Children’s obesity is the key
While the Naomi Berrie Diabetes Center of Columbia-Presbyterian Medical Center in New York City sees its share of Hispanic and Native-American children with Type II, the preponderance of the disease is in black children, perhaps simply because of the population distribution in New York, says Robin Goland, MD, co-director of the center.
She says Type II diabetes is being diagnosed in 10% to 20% of the center’s new pediatric patients. But there is a disturbing commonality between what Lee and Goland are seeing. "Virtually every one of the children we have diagnosed as a Type II diabetic is obese," says Goland.
"There’s an interplay between obesity, their environment, and a genetic predisposition to diabetes," she adds.
Those who are watching the progression of this outbreak add it can be traced to poor diet, little or no exercise, a family history of diabetes, and a racial predisposition toward the disease.
The latest data from the National Health and Nutrition Examination Surveys show one in five American children is overweight and the number of obese children has doubled in the past 20 years.
The greatest risk is for poor minority children whose working parents often leave them to eat high-fat meals at fast-food restaurants and who have little access to recreation programs or gyms.
Trend in ethnic groups repeated for children
When the predisposition toward diabetes in blacks, Mexican Americans, and Native Americans is factored in, it’s no surprise that the rise in Type II among children is being seen so much more frequently in those communities.
Diagnosis can be tricky, since Type II diabetes often mimics other diseases in children and distinguishing between Type I and Type II is sometimes difficult, says Jones.
He offers clinicians the following indicators that a child may be suffering from Type II diabetes:
- obesity;
- family history of diabetes;
- acanthosis nigricans (a darkening of the skin at the back of the neck, armpits, and waist — also a sign of colon cancer);
- females with hyperandrogenism, including hirsutism and irregular menses, frequently with polycystic ovaries.
Treatment can be equally difficult because oral agents have not yet been formally approved by the Food and Drug Administration for pediatric use, although they are often prescribed. Clinical trials of metformin for pediatric use are just getting under way.
And compliance and control are difficult to achieve in children, particularly in those who spend a great deal of their time unsupervised, says Goland.
"We do everything we can. We send nutritionists into their homes to look at what’s on the shelves; we even go shopping with them. We involve the families, friends, even the community to help them understand the seriousness of the problem."
The age of onset is not suddenly dipping downward, says Jones. "These are kids who have a predisposition because of family history, genetics, whatever. They might still have developed diabetes, but maybe not until their 40s or even later if they weren’t obese," he explains.
Rosenbloom echoes those concerns and raises yet another fearsome aspect of the disease that may be just around the corner — a wild swing in the number of diabetic complications among young people. "We may be facing an enormous epidemic of complications in the coming years," he says.

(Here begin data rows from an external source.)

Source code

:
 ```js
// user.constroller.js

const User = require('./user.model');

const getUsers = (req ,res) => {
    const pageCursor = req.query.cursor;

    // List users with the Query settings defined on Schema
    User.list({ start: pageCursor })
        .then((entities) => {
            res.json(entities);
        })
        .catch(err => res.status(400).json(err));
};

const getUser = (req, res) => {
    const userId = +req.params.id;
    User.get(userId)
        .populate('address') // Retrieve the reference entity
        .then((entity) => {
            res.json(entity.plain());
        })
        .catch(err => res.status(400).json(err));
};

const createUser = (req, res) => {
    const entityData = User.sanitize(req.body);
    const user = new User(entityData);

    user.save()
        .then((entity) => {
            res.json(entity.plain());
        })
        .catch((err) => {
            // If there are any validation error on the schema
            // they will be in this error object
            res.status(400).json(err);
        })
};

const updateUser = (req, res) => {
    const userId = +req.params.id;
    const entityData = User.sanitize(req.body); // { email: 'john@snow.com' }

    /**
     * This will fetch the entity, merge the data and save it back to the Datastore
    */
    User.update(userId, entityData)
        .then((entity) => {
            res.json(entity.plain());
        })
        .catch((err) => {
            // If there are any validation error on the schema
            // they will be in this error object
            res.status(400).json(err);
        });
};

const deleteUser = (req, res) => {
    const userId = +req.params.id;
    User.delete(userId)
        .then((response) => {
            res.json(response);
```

Is the age to start dialysis dropping?
Japan is already seeing a "tremendous increase" in end-stage renal disease, or ESRD, among diabetics whose onset was between the ages of 30 and 35. This trend, Rosenbloom says, causes him to speculate that the age at which young diabetic adults may need dialysis may drop to the early 30s or even into the 20s if the current trend in the United States continues.
He notes that under the old model in which a Type II diabetic might be diagnosed at 40 or 50, it might take 20 years or more to get to ESRD, and the patient "might have died of something else before that."

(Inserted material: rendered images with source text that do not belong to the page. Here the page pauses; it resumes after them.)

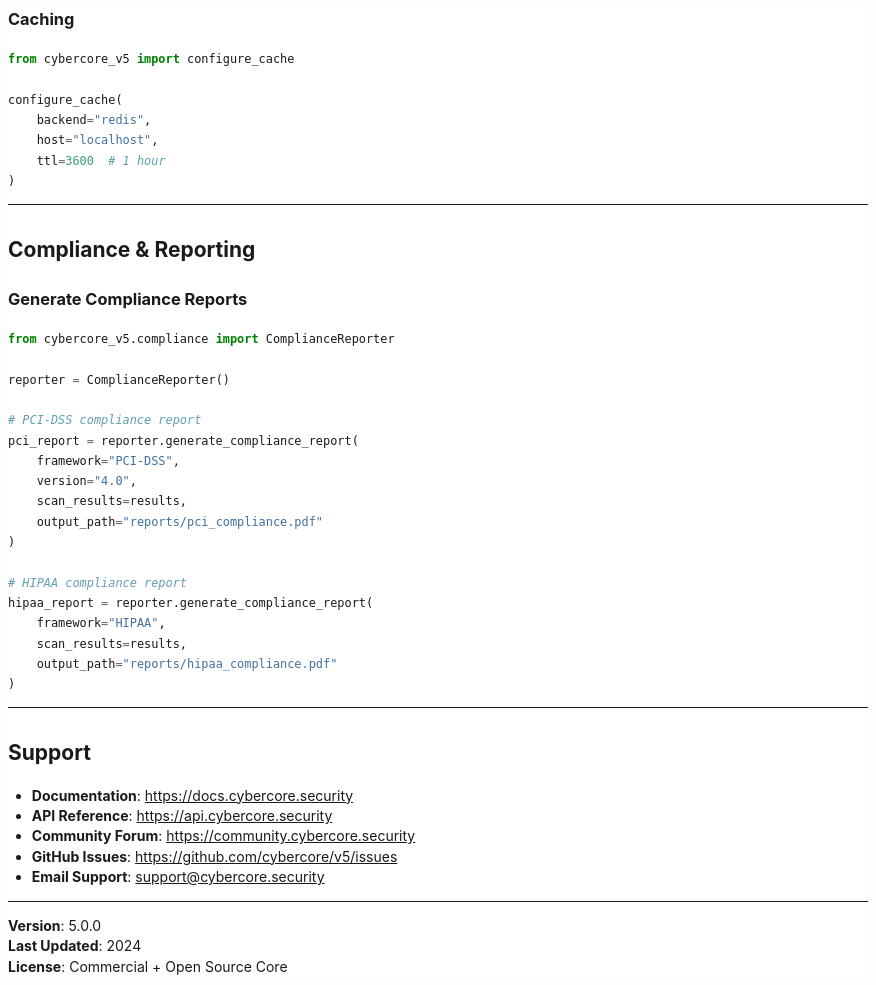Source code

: ### Caching

```python
from cybercore_v5 import configure_cache

configure_cache(
    backend="redis",
    host="localhost",
    ttl=3600  # 1 hour
)
```

---

## Compliance & Reporting

### Generate Compliance Reports

```python
from cybercore_v5.compliance import ComplianceReporter

reporter = ComplianceReporter()

# PCI-DSS compliance report
pci_report = reporter.generate_compliance_report(
    framework="PCI-DSS",
    version="4.0",
    scan_results=results,
    output_path="reports/pci_compliance.pdf"
)

# HIPAA compliance report
hipaa_report = reporter.generate_compliance_report(
    framework="HIPAA",
    scan_results=results,
    output_path="reports/hipaa_compliance.pdf"
)
```

---

## Support

- **Documentation**: https://docs.cybercore.security
- **API Reference**: https://api.cybercore.security
- **Community Forum**: https://community.cybercore.security
- **GitHub Issues**: https://github.com/cybercore/v5/issues
- **Email Support**: support@cybercore.security

---

**Version**: 5.0.0  
**Last Updated**: 2024  
**License**: Commercial + Open Source Core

But a person diagnosed with Type II at age 15, 20, or even 30 could reach ESRD at a far younger age.
"This is only the tip of the iceberg in terms of diabetic complications," says Rosenbloom. "It’s just easier to monitor nephropathy because of the need for dialysis." He also predicts that retinopathy, neuropathy, and cardiac complications so commonly associated with diabetes are likely to follow suit.